Below are **three** exercises that ask you to deepen your understanding of Deep Networks for visual recognition. You must choose **at least one** of the below for your final submission -- feel free to do **more**, but at least **ONE** you must submit. Each exercise is designed to require you to dig your hands **deep** into the guts of your models in order to do new and interesting things.

**Note**: These exercises are designed to use your small, custom CNNs and small datasets. This is to keep training times reasonable. If you have a decent GPU, feel free to use pretrained ResNets and larger datasets (e.g. the [Imagenette](https://pytorch.org/vision/0.20/generated/torchvision.datasets.Imagenette.html#torchvision.datasets.Imagenette) dataset at 160px).

### Exercise 2.1: *Fine-tune* a pre-trained model
Train one of your residual CNN models from Exercise 1.3 on CIFAR-10. Then:
1. Use the pre-trained model as a **feature extractor** (i.e. to extract the feature activations of the layer input into the classifier) on CIFAR-100. Use a **classical** approach (e.g. Linear SVM, K-Nearest Neighbor, or Bayesian Generative Classifier) from scikit-learn to establish a **stable baseline** performance on CIFAR-100 using the features extracted using your CNN.
2. Fine-tune your CNN on the CIFAR-100 training set and compare with your stable baseline. Experiment with different strategies:
    - Unfreeze some of the earlier layers for fine-tuning.
    - Test different optimizers (Adam, SGD, etc.).

Each of these steps will require you to modify your model definition in some way. For 1, you will need to return the activations of the last fully-connected layer (or the global average pooling layer). For 2, you will need to replace the original, 10-class classifier with a new, randomly-initialized 100-class classifier.

## Best model
Residual10 is the best model finded in the previous train

In [None]:
def Load_data_Cifar100():
    transform = transforms.Compose([
    transforms.ToTensor(),
    transforms.Normalize((0.5,), (0.5,))
    ])
    train_cifar100 = torchvision.datasets.CIFAR100(root='./data', train=True, download=True, transform=transform)
    test_cifar100 = torchvision.datasets.CIFAR100(root='./data', train=False, download=True, transform=transform)

    return train_cifar100,test_cifar100


In [None]:
#load residual10 like path
#Per caricare il modello e utilizzarlo come un extract features si puo prendere sicuramente fino all' ultimo layer e sicuramente devo portarlo a 100
# essendo che le classi ora da predirre sono 100
# dopo aver visto infatti la struttura sappiamo dunque di dover cambiare l'ultimo fc
def Load_model(path,in_channels, out_channels, verbose=False):
    hyperparam= pd.read_csv(path+"/hyperparametres.csv")
    model = CNN_Customize(
        hyperparam["Depth"][0],
        in_channels,
        out_channels,
        hyperparam["Num Classes"][0],
        True,
        True
    )

▶ **Data excerpts**:

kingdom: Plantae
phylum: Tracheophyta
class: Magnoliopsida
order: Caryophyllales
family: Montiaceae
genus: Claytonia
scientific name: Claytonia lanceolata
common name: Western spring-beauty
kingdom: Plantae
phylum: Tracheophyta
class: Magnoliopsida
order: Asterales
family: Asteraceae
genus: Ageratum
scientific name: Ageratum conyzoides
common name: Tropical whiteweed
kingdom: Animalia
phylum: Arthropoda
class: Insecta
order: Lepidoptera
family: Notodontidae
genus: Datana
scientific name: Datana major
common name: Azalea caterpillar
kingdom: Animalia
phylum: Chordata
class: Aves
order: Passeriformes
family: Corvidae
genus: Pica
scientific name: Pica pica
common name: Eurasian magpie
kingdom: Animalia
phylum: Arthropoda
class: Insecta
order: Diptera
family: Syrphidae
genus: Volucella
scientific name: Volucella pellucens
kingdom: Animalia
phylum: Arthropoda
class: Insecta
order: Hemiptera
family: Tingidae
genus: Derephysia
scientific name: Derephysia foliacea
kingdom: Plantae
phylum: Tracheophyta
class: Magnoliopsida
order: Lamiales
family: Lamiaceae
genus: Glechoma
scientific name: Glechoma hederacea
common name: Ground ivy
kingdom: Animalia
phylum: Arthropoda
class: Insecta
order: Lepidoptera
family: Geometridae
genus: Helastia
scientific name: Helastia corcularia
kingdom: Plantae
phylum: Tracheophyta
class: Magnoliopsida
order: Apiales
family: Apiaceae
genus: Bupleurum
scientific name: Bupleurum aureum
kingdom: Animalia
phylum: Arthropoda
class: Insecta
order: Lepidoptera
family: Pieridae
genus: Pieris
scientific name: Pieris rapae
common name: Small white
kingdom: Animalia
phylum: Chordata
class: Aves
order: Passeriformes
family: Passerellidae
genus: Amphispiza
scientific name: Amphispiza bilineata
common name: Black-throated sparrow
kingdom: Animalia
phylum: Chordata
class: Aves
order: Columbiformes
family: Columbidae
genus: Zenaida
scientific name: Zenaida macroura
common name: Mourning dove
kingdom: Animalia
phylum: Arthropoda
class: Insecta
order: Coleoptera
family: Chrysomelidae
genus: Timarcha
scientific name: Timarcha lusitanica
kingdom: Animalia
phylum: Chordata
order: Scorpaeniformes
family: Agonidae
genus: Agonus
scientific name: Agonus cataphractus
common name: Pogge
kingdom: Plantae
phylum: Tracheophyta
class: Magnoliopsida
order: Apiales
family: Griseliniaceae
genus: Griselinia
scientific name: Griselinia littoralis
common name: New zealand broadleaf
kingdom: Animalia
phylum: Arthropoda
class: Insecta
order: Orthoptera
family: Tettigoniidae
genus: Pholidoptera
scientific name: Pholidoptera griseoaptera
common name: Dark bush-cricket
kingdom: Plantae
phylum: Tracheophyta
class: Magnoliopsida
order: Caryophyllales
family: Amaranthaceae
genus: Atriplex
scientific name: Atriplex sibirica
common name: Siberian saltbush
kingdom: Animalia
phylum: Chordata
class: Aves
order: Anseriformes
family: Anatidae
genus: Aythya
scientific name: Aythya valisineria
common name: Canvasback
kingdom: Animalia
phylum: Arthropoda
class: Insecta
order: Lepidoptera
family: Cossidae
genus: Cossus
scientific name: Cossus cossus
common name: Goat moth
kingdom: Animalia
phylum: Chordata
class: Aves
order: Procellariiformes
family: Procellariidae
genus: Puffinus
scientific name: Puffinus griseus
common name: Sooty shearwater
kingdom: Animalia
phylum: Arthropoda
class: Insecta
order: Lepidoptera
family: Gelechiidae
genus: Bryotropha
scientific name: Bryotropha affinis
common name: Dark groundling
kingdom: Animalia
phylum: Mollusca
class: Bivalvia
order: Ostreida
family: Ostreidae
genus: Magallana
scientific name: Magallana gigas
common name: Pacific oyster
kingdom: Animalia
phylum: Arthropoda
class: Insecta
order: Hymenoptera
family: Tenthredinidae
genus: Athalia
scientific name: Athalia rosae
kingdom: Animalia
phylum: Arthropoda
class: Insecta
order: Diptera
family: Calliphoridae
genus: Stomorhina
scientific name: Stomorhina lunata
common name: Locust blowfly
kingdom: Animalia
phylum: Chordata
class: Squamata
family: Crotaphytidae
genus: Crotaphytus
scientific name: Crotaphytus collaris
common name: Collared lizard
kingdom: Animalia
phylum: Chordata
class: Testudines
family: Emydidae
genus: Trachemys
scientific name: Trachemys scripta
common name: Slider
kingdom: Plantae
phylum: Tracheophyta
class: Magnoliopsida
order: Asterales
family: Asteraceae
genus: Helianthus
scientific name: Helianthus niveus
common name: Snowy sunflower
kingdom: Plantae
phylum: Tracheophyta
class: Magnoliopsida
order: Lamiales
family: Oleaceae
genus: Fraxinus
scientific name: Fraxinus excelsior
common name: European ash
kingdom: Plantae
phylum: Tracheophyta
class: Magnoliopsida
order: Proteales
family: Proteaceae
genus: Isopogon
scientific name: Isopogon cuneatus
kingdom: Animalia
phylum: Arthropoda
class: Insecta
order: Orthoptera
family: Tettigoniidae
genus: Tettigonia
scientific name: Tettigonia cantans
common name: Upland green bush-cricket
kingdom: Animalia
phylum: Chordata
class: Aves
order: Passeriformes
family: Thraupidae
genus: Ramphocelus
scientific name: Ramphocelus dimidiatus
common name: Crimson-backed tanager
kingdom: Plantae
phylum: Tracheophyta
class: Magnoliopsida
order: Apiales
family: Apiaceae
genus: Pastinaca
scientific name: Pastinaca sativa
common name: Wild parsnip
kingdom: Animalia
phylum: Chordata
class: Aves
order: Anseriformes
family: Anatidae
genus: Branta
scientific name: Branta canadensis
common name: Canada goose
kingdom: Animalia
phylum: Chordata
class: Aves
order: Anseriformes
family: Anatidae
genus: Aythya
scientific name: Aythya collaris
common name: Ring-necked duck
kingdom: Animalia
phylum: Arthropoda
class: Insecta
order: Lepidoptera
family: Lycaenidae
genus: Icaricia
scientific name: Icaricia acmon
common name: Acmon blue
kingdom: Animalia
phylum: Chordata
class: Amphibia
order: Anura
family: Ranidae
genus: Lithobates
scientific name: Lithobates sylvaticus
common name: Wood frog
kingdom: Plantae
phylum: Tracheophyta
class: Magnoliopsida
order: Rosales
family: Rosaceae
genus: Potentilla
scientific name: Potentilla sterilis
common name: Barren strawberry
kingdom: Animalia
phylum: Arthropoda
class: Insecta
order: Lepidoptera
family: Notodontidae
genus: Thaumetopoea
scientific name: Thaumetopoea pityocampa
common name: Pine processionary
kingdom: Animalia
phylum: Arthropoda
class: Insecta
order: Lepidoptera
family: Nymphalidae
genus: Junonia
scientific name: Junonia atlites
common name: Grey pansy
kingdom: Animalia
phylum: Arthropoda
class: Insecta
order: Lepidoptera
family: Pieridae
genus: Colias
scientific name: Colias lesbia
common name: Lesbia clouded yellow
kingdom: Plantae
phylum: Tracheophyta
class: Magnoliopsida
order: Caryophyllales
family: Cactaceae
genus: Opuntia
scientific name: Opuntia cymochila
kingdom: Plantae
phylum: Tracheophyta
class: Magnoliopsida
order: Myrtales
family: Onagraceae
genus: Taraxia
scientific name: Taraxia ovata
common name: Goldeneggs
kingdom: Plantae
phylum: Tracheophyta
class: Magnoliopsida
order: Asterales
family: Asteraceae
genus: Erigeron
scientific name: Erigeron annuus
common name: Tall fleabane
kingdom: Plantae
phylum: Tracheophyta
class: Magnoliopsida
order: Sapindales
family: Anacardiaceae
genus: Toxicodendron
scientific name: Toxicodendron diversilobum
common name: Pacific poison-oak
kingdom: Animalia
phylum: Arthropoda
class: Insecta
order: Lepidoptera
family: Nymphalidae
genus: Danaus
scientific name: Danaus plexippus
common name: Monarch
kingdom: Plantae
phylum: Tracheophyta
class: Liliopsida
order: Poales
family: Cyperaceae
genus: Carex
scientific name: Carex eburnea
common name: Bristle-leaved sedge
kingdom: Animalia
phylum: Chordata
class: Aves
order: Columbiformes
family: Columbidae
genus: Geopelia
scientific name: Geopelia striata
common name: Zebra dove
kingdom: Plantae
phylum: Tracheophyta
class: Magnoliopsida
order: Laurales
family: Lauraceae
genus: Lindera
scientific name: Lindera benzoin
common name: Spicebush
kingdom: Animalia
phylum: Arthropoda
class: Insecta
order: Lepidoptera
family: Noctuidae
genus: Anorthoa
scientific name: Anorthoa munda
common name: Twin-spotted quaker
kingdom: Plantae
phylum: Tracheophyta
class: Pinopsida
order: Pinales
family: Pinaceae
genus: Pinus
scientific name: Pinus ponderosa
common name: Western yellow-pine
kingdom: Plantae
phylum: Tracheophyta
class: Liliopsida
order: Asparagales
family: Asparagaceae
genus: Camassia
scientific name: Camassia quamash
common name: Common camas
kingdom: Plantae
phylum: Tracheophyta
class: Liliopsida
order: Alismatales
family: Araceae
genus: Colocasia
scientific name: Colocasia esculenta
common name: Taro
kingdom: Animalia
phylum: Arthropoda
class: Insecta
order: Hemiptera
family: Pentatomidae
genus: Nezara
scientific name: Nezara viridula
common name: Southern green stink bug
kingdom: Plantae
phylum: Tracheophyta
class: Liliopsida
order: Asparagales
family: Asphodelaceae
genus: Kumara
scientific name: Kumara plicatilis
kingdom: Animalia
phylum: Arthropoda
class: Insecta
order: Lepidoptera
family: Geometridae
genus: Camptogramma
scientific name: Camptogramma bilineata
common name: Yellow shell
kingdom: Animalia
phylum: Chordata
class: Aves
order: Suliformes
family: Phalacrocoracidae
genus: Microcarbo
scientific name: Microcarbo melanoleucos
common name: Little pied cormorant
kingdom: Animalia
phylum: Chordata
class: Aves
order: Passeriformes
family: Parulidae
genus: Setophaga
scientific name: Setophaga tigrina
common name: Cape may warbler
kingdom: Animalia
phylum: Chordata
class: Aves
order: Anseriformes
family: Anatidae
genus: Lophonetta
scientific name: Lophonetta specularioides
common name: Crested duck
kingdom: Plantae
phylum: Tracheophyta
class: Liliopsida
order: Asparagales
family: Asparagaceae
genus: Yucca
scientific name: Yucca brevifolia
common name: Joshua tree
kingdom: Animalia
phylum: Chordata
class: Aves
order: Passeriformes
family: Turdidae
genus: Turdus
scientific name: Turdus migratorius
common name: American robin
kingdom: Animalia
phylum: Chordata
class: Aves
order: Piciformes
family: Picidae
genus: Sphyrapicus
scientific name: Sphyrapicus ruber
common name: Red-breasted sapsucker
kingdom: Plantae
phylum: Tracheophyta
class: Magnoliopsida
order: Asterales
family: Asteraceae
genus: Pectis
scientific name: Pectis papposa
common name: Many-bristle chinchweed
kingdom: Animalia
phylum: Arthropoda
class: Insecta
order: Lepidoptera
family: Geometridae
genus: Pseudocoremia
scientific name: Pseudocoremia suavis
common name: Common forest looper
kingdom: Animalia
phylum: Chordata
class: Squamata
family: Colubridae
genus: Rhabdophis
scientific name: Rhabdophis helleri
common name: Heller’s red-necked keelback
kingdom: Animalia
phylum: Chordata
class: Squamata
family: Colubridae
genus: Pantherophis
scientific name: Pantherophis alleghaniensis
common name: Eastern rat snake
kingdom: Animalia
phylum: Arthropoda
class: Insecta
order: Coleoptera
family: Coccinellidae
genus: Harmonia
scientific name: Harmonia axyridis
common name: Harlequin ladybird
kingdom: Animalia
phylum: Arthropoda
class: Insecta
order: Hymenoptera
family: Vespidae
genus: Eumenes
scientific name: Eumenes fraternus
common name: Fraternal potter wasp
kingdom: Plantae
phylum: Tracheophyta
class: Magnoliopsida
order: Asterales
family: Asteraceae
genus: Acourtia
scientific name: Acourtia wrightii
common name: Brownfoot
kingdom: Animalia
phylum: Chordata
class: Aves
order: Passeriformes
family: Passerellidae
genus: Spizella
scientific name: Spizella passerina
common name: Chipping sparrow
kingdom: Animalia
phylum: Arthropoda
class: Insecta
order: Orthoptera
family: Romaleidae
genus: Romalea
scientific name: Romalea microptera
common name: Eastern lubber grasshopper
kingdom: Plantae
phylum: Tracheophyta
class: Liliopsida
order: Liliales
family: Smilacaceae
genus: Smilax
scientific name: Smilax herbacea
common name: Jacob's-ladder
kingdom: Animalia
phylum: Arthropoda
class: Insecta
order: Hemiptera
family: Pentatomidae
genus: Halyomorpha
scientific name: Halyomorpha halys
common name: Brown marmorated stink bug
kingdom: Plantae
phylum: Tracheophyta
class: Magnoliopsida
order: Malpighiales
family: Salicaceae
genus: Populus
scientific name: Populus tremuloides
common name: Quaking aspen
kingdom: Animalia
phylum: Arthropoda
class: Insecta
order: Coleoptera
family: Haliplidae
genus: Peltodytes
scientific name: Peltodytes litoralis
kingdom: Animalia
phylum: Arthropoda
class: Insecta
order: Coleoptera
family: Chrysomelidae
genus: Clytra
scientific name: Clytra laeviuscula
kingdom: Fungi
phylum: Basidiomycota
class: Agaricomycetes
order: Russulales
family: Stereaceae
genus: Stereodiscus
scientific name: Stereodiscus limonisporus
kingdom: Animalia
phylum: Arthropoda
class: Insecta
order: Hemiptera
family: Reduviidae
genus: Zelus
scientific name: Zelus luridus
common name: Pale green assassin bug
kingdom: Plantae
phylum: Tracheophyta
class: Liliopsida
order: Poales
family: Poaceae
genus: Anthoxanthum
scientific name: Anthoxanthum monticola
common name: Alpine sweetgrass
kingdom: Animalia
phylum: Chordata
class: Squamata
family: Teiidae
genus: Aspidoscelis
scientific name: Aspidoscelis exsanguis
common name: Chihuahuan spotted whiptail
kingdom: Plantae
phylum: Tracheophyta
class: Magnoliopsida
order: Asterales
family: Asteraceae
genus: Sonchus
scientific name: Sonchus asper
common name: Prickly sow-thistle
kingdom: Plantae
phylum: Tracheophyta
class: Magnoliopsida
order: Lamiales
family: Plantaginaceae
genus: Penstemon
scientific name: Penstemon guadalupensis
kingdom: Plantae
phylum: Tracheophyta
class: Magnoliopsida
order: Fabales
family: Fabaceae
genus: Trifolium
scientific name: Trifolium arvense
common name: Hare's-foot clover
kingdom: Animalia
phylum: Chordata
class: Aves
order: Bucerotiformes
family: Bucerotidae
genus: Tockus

▶ **The exercise**: According to the fine-tuning exercise, what must replace the original 10-class classifier? The lines have no part in this.

▶ **The result**: A new, randomly-initialized 100-class classifier.